Yine Maden Tetkik Arama (MTA) ve Ankara Üniversitesi (AÜ) (1999) raporuna göre; Düzce havzasının kuzeyinde Cumayeri-Konuralp arasında uzanan ve yaklaşık uzunluğu 13 km olan Çilimli fayı yer almaktadır. Fayın niteliği ve aktivesine ilişkin ayrıntılı veri toplanamamasına rağmen arazide fay boyunca uzamış şekilli basınç sırtlarının gözlenmesi ve fay çizgisi boyunca çok sayıda kaynak dizilimi gözlenmiş olması sebebi ile olasılı aktif fay olarak değerlendirilmiştir (Özmen, 2000).
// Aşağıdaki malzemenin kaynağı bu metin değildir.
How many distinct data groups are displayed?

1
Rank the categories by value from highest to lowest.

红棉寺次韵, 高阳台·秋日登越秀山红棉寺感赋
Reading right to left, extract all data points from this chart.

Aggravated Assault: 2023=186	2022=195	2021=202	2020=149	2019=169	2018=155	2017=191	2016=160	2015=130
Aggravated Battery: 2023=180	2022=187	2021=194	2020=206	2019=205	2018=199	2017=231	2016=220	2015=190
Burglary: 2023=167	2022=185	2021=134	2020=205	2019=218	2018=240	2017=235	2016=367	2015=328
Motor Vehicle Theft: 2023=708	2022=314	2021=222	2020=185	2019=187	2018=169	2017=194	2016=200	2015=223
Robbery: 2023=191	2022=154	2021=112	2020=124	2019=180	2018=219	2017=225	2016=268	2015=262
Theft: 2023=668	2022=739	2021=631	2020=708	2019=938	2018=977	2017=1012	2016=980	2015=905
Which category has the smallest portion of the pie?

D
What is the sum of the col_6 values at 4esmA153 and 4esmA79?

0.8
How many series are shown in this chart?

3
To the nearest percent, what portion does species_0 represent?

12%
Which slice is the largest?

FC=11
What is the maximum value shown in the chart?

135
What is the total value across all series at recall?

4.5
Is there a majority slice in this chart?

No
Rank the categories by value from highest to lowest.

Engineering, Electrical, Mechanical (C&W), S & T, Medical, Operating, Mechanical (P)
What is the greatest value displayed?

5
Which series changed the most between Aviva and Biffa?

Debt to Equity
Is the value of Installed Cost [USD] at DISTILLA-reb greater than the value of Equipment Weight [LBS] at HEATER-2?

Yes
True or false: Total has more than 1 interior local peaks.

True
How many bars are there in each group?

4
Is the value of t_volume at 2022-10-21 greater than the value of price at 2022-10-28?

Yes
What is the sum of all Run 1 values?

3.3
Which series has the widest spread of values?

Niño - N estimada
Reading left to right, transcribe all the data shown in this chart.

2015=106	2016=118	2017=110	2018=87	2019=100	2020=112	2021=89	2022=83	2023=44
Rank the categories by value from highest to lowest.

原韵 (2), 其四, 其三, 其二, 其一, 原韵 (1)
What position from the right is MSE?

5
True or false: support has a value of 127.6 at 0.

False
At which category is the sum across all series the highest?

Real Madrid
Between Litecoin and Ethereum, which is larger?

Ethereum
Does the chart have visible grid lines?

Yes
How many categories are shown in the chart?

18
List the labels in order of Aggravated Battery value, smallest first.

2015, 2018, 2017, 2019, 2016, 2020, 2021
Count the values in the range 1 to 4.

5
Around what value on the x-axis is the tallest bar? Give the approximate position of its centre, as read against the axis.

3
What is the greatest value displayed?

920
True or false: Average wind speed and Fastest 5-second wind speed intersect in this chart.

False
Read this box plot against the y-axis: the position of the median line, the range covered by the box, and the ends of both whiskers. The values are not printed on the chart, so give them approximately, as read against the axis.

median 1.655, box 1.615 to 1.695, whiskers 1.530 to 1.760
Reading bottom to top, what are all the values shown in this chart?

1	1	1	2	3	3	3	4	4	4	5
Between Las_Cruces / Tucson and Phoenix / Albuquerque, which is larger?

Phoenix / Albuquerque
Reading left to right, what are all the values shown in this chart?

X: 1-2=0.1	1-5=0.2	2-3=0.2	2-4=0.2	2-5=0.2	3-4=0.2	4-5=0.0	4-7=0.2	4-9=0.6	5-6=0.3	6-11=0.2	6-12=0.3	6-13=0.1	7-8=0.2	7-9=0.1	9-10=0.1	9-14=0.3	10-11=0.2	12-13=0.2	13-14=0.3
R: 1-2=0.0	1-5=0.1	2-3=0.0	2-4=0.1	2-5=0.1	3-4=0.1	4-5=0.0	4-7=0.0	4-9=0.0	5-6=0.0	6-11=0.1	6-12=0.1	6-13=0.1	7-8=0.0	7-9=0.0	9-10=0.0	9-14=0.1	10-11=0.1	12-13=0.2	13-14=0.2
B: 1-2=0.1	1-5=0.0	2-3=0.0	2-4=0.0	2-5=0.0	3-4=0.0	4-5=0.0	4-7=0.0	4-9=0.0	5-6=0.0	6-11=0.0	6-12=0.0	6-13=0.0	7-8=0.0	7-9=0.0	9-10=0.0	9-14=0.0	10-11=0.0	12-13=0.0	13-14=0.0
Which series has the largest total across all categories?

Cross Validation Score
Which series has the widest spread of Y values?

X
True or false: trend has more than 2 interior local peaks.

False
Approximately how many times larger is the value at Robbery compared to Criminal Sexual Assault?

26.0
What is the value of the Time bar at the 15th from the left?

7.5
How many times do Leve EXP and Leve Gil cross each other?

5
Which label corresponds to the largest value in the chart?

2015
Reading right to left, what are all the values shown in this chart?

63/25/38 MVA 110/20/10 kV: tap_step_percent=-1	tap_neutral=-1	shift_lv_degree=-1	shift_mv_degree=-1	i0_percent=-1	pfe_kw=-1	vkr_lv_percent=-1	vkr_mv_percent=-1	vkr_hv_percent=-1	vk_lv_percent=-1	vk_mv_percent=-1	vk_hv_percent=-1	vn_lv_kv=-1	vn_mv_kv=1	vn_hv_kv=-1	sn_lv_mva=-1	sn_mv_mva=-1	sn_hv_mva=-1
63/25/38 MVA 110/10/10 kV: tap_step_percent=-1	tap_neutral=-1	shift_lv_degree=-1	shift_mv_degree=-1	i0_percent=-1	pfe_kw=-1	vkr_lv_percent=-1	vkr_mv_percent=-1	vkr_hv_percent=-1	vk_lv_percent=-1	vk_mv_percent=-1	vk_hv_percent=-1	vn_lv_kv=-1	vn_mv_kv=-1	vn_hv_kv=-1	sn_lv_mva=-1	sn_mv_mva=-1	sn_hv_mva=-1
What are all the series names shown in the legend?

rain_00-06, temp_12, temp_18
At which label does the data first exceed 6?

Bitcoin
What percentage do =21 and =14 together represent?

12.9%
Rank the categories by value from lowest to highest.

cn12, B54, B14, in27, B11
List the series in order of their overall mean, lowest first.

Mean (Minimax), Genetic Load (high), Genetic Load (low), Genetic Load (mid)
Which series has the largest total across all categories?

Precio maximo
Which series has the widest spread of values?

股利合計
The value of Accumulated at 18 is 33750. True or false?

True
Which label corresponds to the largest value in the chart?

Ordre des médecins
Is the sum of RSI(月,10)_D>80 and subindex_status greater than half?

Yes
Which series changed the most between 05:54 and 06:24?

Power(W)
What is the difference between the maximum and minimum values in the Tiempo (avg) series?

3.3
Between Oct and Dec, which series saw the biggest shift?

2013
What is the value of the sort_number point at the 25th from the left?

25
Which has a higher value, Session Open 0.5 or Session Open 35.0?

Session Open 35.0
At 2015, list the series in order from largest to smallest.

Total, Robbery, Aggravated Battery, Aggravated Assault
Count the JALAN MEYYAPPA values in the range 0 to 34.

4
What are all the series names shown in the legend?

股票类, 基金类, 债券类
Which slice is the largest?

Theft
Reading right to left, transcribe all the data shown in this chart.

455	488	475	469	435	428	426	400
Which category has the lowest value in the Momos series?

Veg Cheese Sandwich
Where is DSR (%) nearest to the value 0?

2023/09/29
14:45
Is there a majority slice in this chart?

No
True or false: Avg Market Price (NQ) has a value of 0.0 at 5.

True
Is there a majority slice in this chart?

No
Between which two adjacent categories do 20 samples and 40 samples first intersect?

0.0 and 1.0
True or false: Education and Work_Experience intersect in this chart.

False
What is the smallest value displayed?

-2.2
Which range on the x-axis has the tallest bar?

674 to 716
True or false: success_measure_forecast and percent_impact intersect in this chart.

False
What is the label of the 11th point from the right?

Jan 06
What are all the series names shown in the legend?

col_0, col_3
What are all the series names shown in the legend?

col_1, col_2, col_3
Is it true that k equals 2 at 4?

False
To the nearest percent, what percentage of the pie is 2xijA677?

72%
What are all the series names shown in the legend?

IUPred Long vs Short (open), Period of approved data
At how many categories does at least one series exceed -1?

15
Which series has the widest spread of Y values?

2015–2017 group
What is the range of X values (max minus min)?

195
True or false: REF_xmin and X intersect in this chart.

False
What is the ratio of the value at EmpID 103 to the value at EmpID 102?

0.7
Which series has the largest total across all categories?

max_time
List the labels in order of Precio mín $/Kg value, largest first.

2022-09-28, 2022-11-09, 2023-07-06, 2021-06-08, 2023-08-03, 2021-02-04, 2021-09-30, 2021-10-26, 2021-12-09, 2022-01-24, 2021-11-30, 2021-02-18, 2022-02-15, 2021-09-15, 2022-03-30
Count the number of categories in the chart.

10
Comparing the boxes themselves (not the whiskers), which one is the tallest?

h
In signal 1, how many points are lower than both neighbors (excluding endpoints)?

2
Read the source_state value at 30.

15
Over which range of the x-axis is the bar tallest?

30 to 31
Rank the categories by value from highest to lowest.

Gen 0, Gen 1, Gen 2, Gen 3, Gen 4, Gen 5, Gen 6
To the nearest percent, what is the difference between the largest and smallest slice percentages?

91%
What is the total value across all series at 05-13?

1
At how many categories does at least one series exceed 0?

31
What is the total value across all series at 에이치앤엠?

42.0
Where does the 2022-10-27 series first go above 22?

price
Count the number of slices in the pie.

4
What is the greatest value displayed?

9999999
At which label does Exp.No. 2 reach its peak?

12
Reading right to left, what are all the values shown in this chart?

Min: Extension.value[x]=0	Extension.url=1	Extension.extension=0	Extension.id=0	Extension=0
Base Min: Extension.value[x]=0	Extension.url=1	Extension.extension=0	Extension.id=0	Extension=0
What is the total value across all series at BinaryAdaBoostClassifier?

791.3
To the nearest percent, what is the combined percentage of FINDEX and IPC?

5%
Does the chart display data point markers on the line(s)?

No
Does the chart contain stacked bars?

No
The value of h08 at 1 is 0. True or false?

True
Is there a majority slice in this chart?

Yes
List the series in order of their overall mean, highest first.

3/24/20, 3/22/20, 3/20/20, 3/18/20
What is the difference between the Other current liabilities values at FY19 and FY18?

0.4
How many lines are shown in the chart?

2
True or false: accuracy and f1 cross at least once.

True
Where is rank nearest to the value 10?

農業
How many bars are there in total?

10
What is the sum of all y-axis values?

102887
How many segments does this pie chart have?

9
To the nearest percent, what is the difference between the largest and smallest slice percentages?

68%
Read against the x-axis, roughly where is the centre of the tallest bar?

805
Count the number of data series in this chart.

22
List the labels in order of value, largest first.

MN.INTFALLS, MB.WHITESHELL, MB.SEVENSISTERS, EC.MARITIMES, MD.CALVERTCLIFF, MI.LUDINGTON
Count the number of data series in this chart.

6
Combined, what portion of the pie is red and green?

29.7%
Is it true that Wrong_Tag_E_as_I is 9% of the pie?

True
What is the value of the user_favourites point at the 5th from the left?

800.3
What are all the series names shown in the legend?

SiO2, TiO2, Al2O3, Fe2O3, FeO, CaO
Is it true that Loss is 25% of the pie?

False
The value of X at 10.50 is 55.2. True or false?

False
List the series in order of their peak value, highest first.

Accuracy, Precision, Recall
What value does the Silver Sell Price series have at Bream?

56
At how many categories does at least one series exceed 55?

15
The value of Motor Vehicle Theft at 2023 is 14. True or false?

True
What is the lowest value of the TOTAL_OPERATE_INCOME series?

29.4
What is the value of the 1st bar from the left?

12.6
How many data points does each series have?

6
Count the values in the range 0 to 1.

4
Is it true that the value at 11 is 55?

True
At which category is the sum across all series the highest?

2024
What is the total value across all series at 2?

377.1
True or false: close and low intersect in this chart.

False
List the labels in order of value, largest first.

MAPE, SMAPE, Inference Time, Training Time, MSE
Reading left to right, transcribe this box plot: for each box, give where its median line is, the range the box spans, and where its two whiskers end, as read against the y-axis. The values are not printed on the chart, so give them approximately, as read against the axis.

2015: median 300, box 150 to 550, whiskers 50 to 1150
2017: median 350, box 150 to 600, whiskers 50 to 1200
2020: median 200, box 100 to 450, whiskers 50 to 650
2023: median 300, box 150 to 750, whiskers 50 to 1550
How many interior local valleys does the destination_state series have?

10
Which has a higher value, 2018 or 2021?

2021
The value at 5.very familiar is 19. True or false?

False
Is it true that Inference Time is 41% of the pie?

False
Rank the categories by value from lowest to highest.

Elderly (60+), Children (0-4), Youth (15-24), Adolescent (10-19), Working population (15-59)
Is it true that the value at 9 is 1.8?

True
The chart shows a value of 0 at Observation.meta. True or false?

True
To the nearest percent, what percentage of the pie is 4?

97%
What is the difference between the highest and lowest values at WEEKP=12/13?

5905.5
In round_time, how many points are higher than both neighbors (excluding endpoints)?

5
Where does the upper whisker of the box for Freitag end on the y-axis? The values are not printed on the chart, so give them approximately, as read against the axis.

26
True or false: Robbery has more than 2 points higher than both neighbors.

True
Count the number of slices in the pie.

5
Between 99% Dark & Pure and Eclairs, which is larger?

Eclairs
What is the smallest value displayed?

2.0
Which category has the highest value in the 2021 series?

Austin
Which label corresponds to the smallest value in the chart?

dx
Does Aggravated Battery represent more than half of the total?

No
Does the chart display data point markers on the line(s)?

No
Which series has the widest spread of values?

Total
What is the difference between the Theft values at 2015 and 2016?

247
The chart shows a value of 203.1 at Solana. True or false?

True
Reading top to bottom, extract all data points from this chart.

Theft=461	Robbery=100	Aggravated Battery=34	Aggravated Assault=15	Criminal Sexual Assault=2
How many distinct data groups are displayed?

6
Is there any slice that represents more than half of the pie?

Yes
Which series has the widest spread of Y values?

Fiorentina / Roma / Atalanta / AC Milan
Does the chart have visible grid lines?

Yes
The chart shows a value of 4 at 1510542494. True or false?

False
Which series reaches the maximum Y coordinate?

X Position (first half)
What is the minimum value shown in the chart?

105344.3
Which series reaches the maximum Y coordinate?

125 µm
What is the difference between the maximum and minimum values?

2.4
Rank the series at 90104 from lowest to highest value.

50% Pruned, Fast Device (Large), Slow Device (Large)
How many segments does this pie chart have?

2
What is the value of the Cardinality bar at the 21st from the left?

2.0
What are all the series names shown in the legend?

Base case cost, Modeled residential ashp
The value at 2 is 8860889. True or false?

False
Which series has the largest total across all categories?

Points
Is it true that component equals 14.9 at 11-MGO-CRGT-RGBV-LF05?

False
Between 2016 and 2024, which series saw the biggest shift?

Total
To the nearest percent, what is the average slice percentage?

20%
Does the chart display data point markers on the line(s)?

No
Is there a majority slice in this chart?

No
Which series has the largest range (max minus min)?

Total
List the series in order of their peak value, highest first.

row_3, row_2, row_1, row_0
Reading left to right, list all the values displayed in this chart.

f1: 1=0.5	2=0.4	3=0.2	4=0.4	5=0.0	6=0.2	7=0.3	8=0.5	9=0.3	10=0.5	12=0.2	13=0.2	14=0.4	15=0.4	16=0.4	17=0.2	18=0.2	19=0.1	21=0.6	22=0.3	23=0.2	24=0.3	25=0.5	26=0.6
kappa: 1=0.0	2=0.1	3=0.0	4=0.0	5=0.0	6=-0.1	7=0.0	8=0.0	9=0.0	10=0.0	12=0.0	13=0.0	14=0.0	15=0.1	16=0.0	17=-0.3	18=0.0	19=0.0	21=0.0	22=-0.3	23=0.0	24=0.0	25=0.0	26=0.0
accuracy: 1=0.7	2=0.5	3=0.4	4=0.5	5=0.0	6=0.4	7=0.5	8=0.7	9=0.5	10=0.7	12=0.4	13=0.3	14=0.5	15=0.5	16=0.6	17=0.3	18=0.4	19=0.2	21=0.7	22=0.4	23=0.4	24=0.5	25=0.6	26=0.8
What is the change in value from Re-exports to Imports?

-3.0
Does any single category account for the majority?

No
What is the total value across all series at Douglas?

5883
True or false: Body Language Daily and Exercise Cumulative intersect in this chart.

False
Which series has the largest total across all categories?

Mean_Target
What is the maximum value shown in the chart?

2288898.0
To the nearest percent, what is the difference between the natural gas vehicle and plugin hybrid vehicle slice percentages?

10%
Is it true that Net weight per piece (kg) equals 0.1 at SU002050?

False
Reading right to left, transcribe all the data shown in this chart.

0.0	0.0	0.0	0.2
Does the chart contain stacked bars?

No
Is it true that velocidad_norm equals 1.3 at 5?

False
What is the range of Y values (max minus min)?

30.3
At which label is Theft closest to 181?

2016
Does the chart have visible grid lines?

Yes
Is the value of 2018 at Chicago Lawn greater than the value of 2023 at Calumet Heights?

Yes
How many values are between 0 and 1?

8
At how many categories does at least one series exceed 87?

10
Düzce ve Bolu bölgesi sismik olarak oldukça aktiftir. Düzce kent merkezinin 100 km doğu ve batısında Kuzey Anadolu Fay Zonu üzerinde tarihsel ve aletsel dönemde birçok deprem olmuştur. Bu depremler tarihsel ve aletsel dönem olarak iki bölümde incelenmiştir. Tarihsel dönemde M.Ö. 2100 ve M.S. 1900 yılları arasında bu bölgede Sipahioğlu ve diğ., (1991) tarafından hazırlanan kataloğa göre 6 tane hasar yapan deprem oluşmuştur. Aletsel dönemde ise 1900-2000 yıları arasında bu bölgede 9 tane hasar yapan deprem olmuştur. Tarihsel ve aletsel dönem deprem kayıtları bölgede çok sayıda hasar yapan depremin oluştuğunu ve bu depremlerin birçok can ve mal kaybına neden olduğunu göstermektedir. Bölgenin depremselliği Kuzey Anadolu Fay Zonu tarafından belirlenmektedir (Harita 4. 2). Düzce Depreminin yüzey kırığının uzunluğu ve maksimum sağ yanal yer değiştirme miktarları değişik araştırıcılar tarafından farklı ölçülmüştür. Yüzey kırık uzunluğu 30 – 45 km arasında, maksimum sağ yanal yer değiştirme miktarı ise 380 – 490 cm arasında değişmektedir (Özmen, 2000).